Initiating a New VPN Connection

IKE SA is established in “main mode” where our own generated key is provided. IPSec SA is established in “quick mode” where self generating keys—for example, session keysÿare generated. The session keys are for a certain time limit and are generated automatically by the IPSec for more security. There are multiple quick modes for one main mode.

Pre-share means that authentication keys are known before the data transfer through different ways such as personally telling anyone by telephone, e-mail, or face-to-face.

Modes of Configuring Encryption on VPN Networks

There are basically two modes for setting up an encryption policy for VPN:

  1. Tunnel mode
  2. Transport mode

Tunnel mode is the default mode. In tunnel mode, the encryption process is done by routers or gateways, whereas in transport mode, source computers do the encryption; in other words, the data source encrypts the data itself.

In tunnel mode, the IP header is also encrypted by the router and the router puts its own header with the source address as the IP address of its own interface and the destination address as the IP address of its peer router on the traffic path so this mode is more secured than transport mode.

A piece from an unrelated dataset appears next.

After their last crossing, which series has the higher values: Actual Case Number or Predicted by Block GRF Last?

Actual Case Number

Making Secure VPNs Through IDS and Firewalls

IDS (Intrusion Detection System) is a device or application used to inspect all network traffic and alert the user or administrator when there have been unauthorized attempts or access. The two primary methods of monitoring are signature-based and anomaly-based. Depending on the device or application used, the IDS can either simply alert the user or administrator or it could be set up to block specific traffic or automatically respond in some way.

Signature-based detection relies on comparison of traffic to a database containing signatures of known attack methods. Anomaly-based detection compares current network traffic to a known-good baseline to look for anything out of the ordinary. The IDS can be placed strategically on the network as a NIDS (network-based intrusion detection) that will inspect all network traffic, or it can be installed on each individual system as a HIDS (host-based intrusion detection) that inspects traffic to and from that specific device only.

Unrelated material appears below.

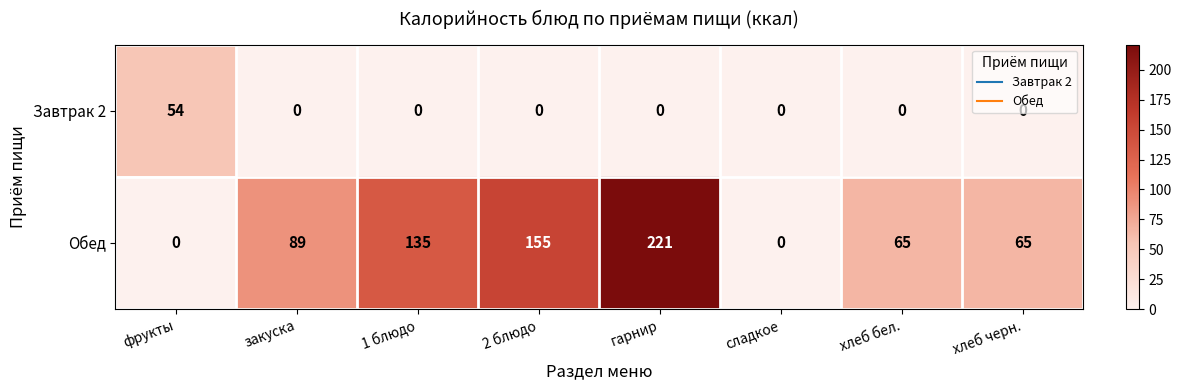

How many data points does each series have?

8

A firewall is simply a device that shuts off everything, and then turns back on only a few well-chosen items. The reason we have firewalls is precisely because security holes are left open accidentally. We are all dependent on firewalls and other perimeter protection systems to protect our sites. It is virtually impossible to secure all the systems in a facility and keep them secured, so we turn to perimeter defenses.

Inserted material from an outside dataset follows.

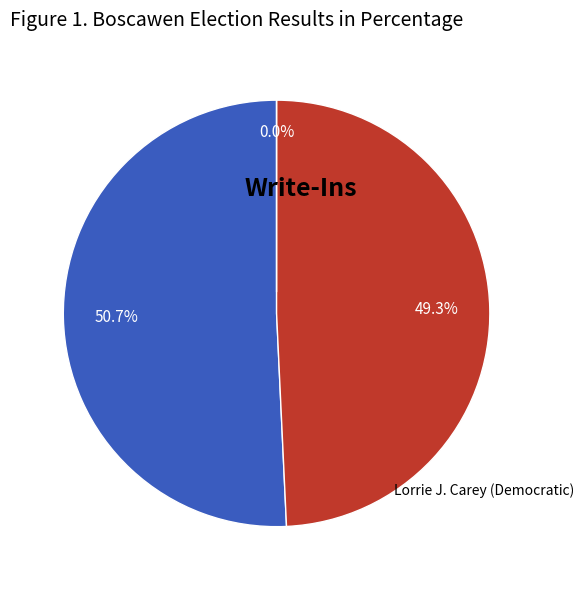

Count the number of slices in the pie.

3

SSH, SSL, and PPTP Technology in VPN

SSH (Secure Shell) is a program for logging into a remote machine and for executing commands on a remote machine. It provides secure encrypted communications between two untrusted hosts over an insecure network. X11 connections and arbitrary TCP/IP ports also can be forwarded over the secure channel. It is intended as a replacement for rlogin, rsh, and rcp, and can be used to provide rdist and rsync with a secure communication channel.

SSL (Secure Socket Layer): The traditional VPN requires a special client installed on each computer, or can use a built-in VPN client in many operating systems. A VPN server/firewall terminates the connection on the enterprise side and allows access across the VPN encrypted tunnel to internal resources. The SSL/TLS VPN uses a browser as the front end, and delivers applications inside the browser terminating the connection behind a firewall at an SSL/TLS server which relays application data to appropriate internal resources.

VPN includes a a technology called PPTP (PPP over TCP) built into operating systems. This gives a machine two IP addresses—one on the Internet, and a virtual one on the corporate network. IPSec enhances the traditional IP protocol with security. While VPN vendors claim their product “enhance security,” the reality is that they decrease corporate security. While the pipe itself is secure (authenticated, encrypted), either ends of the pipe are wide open.

The fundamentals of tunneling with SSH, SSL, IPSec and PPTP are out of the scope of this article. This article gives you an understanding on what is and how VPN encryption and authentication work. I hope it’s helpful for the readers.